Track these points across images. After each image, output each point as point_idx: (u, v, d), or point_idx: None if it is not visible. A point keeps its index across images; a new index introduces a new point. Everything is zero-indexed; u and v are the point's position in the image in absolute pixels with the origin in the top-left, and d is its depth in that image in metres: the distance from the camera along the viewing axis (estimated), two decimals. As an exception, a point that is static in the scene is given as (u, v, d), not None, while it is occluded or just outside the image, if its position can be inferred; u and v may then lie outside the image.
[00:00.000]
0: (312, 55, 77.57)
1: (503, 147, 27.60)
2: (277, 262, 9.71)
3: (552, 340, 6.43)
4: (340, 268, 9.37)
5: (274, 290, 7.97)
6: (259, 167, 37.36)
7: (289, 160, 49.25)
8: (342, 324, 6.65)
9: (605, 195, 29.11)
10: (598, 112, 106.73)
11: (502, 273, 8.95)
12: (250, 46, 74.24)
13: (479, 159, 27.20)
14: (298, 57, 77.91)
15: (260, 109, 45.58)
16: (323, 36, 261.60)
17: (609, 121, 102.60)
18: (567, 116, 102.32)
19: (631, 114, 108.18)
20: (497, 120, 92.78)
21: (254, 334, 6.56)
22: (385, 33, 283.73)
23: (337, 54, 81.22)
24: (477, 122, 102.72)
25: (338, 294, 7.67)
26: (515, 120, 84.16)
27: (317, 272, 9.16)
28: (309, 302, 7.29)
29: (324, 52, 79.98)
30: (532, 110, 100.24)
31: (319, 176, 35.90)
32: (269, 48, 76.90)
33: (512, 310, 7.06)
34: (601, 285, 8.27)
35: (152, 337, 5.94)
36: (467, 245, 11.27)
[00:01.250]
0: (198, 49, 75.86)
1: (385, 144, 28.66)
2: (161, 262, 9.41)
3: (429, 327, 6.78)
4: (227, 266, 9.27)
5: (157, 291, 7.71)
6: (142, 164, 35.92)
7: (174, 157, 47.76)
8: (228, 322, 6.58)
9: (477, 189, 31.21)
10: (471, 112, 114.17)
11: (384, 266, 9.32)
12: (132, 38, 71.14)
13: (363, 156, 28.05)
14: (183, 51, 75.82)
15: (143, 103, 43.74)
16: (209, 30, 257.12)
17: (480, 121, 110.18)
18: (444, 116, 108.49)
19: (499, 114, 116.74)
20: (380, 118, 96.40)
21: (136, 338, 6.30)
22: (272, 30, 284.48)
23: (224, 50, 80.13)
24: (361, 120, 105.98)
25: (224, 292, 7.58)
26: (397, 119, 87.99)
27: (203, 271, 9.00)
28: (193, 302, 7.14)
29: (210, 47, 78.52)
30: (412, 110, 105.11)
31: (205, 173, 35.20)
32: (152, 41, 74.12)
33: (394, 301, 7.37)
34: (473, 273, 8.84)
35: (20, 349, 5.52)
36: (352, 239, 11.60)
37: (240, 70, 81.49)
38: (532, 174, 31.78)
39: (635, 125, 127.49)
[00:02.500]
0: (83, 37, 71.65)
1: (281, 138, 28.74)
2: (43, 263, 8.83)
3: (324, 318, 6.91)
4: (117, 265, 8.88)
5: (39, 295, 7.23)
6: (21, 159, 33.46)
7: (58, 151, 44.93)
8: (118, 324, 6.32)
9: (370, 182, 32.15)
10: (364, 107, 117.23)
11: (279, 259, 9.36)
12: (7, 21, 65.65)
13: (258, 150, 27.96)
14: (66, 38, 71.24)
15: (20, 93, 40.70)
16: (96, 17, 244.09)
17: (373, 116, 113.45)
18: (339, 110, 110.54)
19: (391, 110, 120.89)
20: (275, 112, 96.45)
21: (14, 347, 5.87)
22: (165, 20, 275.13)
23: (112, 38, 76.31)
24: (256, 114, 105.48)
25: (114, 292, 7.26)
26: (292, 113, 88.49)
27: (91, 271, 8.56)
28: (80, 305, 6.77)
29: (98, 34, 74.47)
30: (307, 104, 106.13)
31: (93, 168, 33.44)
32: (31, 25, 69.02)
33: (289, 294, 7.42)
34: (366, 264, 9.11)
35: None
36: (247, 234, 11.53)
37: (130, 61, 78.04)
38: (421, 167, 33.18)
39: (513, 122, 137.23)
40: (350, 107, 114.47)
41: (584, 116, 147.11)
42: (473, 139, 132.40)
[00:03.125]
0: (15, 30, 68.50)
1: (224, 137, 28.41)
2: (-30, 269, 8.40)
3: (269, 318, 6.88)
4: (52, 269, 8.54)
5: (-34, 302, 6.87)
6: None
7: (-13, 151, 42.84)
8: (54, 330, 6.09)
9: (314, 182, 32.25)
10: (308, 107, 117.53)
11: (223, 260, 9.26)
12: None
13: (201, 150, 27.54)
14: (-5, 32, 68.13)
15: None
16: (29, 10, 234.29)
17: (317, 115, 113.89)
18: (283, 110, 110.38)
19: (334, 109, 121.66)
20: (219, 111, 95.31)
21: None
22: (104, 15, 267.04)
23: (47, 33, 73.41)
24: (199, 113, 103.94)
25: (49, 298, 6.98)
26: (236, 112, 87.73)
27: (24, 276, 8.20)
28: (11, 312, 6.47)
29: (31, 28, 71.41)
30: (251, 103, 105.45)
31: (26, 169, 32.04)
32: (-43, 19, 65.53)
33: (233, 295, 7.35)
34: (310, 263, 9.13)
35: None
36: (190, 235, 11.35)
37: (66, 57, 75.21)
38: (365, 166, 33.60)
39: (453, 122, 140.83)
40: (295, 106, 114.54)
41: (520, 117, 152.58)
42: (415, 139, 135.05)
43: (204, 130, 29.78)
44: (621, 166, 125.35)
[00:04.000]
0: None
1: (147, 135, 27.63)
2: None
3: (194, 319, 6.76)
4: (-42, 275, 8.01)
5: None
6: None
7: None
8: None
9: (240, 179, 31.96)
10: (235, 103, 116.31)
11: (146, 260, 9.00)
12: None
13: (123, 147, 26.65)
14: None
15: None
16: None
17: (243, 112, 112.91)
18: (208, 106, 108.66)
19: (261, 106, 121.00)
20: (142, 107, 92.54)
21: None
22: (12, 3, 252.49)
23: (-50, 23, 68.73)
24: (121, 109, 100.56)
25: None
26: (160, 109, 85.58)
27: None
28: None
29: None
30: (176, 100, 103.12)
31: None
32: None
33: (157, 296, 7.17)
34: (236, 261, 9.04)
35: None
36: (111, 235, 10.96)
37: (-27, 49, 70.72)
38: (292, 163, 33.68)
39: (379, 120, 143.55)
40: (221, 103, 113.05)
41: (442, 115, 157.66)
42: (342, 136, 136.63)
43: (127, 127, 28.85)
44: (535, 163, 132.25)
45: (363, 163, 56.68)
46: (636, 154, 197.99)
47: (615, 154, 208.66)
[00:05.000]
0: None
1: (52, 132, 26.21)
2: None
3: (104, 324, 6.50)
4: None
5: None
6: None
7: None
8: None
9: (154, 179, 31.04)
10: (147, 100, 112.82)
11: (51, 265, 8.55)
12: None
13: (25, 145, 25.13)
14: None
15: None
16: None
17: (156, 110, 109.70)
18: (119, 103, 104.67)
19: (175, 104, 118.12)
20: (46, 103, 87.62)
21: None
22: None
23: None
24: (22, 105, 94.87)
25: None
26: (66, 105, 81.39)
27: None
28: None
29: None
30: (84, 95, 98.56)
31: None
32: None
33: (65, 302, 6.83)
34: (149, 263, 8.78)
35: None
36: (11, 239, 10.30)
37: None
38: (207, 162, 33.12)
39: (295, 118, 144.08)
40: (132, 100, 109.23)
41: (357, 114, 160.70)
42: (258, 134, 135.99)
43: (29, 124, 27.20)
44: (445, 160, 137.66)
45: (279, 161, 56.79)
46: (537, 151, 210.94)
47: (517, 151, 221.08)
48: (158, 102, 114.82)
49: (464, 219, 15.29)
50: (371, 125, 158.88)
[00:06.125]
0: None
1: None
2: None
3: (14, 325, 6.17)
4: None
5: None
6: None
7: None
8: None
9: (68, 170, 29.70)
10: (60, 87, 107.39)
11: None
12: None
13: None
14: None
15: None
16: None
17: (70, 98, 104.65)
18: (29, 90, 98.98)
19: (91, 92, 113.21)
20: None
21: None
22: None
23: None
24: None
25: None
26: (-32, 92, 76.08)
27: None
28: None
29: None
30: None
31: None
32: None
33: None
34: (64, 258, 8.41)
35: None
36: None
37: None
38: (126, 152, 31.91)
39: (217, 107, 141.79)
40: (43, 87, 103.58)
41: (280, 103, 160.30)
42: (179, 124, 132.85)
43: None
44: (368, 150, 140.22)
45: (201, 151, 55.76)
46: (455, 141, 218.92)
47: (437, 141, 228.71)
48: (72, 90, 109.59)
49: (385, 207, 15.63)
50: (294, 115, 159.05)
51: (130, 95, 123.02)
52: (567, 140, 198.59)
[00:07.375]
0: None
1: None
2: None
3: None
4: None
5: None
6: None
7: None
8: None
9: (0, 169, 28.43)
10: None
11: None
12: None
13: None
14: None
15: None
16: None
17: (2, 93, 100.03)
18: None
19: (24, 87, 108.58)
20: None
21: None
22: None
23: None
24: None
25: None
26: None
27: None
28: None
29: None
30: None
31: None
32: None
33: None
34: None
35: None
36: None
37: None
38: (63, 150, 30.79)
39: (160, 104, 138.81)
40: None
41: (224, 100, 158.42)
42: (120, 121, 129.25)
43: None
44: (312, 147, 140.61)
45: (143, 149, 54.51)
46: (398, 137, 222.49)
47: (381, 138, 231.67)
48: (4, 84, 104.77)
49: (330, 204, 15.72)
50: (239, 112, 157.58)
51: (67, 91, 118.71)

» **What needs to be done**
Could you repeat exactly the lines in the listing above from the one with "25: (338, 294, 7.67)" down to the one with "36: (467, 245, 11.27)"? Include both of those lines.

» **Answer to this task**
25: (338, 294, 7.67)
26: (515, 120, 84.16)
27: (317, 272, 9.16)
28: (309, 302, 7.29)
29: (324, 52, 79.98)
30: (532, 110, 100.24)
31: (319, 176, 35.90)
32: (269, 48, 76.90)
33: (512, 310, 7.06)
34: (601, 285, 8.27)
35: (152, 337, 5.94)
36: (467, 245, 11.27)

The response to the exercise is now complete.